◆ Text shown:
-*-*-

Deprecated since version 0.6.0: Options LP, LP_age, RP and RP_age are now collected in a dictionary init_env_data with different keys init_LP, init_RP, age_LP, age_RP

Deprecated since version 0.8.0: Instead of passing the init_env_data as a option, it should be passed as dict entry of resume_data.

option Sweep.init_env_data: dict

Dictionary as returned by self.env.get_initialization_data() from get_initialization_data(). Deprecated, use the resume_data function/class argument instead.

option Sweep.orthogonal_to: list of MPS

Deprecated in favor of the orthogonal_to function argument (forwarded from the class argument) with the same effect.

option Sweep.start_env: int

Number of sweeps to be performed without optimization to update the environment.

Raises

ValueError – If the engine is re-initialized with a new model, which legs are incompatible with those of hte old model.

make_eff_H()[source]

Create new instance of self.EffectiveH at self.i0 and set it to self.eff_H.

property n_optimize

The number of sites to be optimized at once.

-*-*-

Stored items:
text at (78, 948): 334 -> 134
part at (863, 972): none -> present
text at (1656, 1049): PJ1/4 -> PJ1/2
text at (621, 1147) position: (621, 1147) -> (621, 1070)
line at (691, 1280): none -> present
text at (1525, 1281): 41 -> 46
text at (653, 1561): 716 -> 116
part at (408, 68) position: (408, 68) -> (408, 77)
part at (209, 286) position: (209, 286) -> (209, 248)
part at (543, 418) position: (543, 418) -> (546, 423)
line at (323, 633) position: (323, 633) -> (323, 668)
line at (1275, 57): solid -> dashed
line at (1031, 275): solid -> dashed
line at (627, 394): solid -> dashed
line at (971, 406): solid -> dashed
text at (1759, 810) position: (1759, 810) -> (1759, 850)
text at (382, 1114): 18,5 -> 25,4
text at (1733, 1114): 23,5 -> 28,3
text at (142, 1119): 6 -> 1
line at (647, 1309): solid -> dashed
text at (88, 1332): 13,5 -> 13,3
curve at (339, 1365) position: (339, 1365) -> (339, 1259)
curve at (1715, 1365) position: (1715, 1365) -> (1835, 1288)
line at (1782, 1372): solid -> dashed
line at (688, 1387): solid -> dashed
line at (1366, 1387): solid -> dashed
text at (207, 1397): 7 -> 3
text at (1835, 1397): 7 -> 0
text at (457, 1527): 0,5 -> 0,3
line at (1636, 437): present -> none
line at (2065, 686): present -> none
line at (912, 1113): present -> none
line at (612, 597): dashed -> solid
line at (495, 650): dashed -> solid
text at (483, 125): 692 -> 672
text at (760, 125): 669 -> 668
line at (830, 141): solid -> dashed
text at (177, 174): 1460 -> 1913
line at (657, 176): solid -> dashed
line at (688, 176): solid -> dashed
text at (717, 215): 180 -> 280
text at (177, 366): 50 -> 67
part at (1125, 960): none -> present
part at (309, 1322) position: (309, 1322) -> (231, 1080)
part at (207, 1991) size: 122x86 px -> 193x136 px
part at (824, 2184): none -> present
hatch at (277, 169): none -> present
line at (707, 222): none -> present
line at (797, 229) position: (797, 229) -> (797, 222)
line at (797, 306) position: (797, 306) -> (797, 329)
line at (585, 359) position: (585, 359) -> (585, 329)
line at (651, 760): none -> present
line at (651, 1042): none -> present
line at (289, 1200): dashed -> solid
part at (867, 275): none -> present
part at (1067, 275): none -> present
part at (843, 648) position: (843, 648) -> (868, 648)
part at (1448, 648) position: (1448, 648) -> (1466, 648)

-*-*-

◆ Instructions:
A) Repeat the Sweep documentation from "Deprecated in favor" to "it to self.eff_H.", swapping "sweeps" for "iterations".
B) According to the Sweep documentation, which keys does the dictionary init_env_data use?

◆ Task-by-task outputs:
A)
Deprecated in favor of the orthogonal_to function argument (forwarded from the class argument) with the same effect.

option Sweep.start_env: int

Number of iterations to be performed without optimization to update the environment.

Raises

ValueError – If the engine is re-initialized with a new model, which legs are incompatible with those of hte old model.

make_eff_H()[source]

Create new instance of self.EffectiveH at self.i0 and set it to self.eff_H.

B) init_LP, init_RP, age_LP, age_RP